# WHAT IS EXPECTED
Set down the text of all the following records word for word, leaving out the pictures.

# INPUT DATA
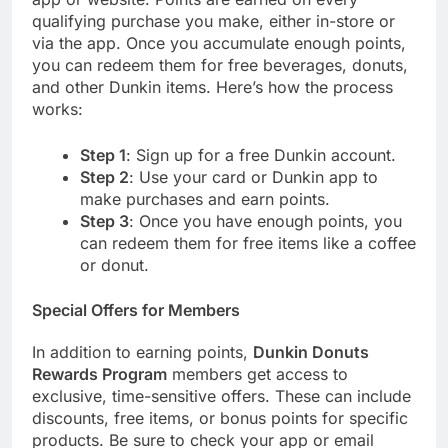
qualifying purchase you make, either in-store or
via the app. Once you accumulate enough points,
you can redeem them for free beverages, donuts,
and other Dunkin items. Here’s how the process
works:
Step 1
: Sign up for a free Dunkin account.
Step 2
: Use your card or Dunkin app to
make purchases and earn points.
Step 3
: Once you have enough points, you
can redeem them for free items like a coffee
or donut.
Special Offers for Members
In addition to earning points,
Dunkin Donuts
Rewards Program
members get access to
exclusive, time-sensitive offers. These can include
discounts, free items, or bonus points for specific
products. Be sure to check your app or email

# EXERCISE RESULT
qualifying purchase you make, either in-store or
via the app. Once you accumulate enough points,
you can redeem them for free beverages, donuts,
and other Dunkin items. Here’s how the process
works:
Step 1
: Sign up for a free Dunkin account.
Step 2
: Use your card or Dunkin app to
make purchases and earn points.
Step 3
: Once you have enough points, you
can redeem them for free items like a coffee
or donut.
Special Offers for Members
In addition to earning points,
Dunkin Donuts
Rewards Program
members get access to
exclusive, time-sensitive offers. These can include
discounts, free items, or bonus points for specific
products. Be sure to check your app or email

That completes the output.